Required action —
Where the line with "of human adenocarcinoma" appears below, start writing out lines exactly, and finish with the line with "micrograph of human", which is included; write out nothing else.

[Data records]
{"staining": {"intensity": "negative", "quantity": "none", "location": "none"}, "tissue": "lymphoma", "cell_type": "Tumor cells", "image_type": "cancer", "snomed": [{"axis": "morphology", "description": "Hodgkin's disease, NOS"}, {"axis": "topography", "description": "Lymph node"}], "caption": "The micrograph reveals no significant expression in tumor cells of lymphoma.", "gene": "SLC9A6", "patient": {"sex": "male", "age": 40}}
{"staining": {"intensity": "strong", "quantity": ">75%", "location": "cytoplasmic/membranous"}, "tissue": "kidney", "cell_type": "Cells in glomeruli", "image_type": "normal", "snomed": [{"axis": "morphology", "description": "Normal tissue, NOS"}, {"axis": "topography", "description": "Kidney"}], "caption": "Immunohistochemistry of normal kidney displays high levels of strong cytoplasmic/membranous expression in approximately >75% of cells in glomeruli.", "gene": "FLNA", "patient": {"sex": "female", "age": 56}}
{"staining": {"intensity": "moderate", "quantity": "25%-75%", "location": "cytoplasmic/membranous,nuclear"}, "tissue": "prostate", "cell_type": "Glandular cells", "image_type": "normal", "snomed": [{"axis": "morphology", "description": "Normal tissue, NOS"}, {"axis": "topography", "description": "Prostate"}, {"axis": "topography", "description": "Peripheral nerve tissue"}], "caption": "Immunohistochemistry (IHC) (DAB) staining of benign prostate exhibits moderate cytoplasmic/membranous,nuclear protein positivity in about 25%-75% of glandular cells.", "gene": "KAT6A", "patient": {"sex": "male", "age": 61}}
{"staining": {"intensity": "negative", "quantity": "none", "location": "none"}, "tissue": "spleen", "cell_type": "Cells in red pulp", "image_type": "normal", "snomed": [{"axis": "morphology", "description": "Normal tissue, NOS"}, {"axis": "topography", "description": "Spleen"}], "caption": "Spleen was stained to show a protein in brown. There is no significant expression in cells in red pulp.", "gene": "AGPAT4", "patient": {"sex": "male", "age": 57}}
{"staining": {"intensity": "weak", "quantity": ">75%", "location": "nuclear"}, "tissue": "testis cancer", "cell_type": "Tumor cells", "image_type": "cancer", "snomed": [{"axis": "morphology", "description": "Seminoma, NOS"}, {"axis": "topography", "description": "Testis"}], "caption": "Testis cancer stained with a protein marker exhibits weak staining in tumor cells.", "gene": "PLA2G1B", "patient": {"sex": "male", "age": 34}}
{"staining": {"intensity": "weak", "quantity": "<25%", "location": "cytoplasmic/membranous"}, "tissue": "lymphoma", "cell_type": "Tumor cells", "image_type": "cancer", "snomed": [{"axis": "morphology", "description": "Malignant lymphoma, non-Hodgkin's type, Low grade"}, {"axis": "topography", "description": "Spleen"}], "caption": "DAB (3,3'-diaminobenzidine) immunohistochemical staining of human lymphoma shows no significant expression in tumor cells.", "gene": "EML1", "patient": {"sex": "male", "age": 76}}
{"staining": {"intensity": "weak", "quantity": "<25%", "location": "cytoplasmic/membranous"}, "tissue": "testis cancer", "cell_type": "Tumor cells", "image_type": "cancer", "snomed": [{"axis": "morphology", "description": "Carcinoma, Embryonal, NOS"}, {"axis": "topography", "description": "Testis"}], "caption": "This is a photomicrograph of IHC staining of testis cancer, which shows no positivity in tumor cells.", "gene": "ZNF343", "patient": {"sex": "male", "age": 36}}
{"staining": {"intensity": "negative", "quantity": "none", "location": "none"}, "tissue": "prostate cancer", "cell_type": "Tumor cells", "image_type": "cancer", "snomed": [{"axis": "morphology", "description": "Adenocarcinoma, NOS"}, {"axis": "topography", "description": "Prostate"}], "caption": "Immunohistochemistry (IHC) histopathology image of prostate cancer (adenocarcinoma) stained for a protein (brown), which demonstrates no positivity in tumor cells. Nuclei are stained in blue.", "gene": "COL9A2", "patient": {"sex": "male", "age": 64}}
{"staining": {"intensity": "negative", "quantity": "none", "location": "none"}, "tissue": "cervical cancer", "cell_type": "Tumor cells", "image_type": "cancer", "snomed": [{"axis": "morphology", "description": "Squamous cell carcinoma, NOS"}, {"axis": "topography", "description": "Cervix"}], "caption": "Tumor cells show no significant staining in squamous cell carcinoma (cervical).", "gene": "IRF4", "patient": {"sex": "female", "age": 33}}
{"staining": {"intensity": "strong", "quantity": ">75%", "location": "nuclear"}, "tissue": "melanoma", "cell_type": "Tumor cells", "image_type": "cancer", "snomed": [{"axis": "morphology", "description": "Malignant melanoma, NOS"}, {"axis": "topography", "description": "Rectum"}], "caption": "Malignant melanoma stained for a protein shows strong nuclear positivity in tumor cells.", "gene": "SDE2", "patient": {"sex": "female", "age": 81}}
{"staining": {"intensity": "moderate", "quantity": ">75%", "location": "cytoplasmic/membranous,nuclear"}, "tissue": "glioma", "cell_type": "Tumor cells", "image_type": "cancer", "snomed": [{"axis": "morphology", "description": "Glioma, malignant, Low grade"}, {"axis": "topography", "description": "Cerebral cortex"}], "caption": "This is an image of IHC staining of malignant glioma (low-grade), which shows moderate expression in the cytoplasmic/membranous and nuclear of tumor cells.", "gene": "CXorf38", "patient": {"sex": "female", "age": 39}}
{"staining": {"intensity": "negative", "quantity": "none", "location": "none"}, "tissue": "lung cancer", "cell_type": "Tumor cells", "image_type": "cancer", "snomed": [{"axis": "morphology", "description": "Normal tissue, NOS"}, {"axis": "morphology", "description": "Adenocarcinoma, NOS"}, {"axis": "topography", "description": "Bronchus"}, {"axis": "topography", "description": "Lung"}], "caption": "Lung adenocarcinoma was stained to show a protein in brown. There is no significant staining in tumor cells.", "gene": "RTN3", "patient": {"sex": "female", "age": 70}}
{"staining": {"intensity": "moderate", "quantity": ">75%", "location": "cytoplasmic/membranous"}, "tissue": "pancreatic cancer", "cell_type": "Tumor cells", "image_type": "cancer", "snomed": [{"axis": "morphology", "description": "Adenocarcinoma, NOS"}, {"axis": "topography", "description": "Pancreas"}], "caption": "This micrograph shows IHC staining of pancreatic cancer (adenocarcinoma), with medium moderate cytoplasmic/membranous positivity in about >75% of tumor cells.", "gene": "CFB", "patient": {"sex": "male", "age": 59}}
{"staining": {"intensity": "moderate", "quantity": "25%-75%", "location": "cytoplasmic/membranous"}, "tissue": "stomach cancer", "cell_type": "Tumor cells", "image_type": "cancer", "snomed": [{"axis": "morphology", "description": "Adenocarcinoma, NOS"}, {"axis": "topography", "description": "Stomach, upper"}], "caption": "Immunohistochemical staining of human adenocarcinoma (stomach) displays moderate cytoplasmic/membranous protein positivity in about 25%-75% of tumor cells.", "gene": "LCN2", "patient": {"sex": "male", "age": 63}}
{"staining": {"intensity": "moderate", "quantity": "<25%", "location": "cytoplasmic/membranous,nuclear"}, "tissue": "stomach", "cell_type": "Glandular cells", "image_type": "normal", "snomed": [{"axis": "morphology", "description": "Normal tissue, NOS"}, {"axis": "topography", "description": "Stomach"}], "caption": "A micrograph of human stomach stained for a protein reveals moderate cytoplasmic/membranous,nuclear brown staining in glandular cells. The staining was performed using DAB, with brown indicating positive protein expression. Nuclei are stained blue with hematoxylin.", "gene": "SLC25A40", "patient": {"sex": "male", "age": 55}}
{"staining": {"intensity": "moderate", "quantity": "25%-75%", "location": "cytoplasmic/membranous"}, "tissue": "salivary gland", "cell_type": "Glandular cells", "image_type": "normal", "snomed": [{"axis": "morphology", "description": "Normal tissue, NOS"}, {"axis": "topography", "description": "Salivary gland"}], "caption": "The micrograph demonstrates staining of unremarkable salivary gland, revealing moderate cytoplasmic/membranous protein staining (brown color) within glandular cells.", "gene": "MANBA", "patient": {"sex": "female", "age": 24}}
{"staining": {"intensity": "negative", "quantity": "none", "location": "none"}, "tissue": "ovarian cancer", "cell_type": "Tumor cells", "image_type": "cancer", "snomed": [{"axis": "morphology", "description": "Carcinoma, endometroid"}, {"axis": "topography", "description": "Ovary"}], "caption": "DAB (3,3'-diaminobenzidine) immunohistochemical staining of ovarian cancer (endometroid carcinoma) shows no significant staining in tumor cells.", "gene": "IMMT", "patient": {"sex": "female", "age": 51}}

Answer to this problem —
{"staining": {"intensity": "moderate", "quantity": "25%-75%", "location": "cytoplasmic/membranous"}, "tissue": "stomach cancer", "cell_type": "Tumor cells", "image_type": "cancer", "snomed": [{"axis": "morphology", "description": "Adenocarcinoma, NOS"}, {"axis": "topography", "description": "Stomach, upper"}], "caption": "Immunohistochemical staining of human adenocarcinoma (stomach) displays moderate cytoplasmic/membranous protein positivity in about 25%-75% of tumor cells.", "gene": "LCN2", "patient": {"sex": "male", "age": 63}}
{"staining": {"intensity": "moderate", "quantity": "<25%", "location": "cytoplasmic/membranous,nuclear"}, "tissue": "stomach", "cell_type": "Glandular cells", "image_type": "normal", "snomed": [{"axis": "morphology", "description": "Normal tissue, NOS"}, {"axis": "topography", "description": "Stomach"}], "caption": "A micrograph of human stomach stained for a protein reveals moderate cytoplasmic/membranous,nuclear brown staining in glandular cells. The staining was performed using DAB, with brown indicating positive protein expression. Nuclei are stained blue with hematoxylin.", "gene": "SLC25A40", "patient": {"sex": "male", "age": 55}}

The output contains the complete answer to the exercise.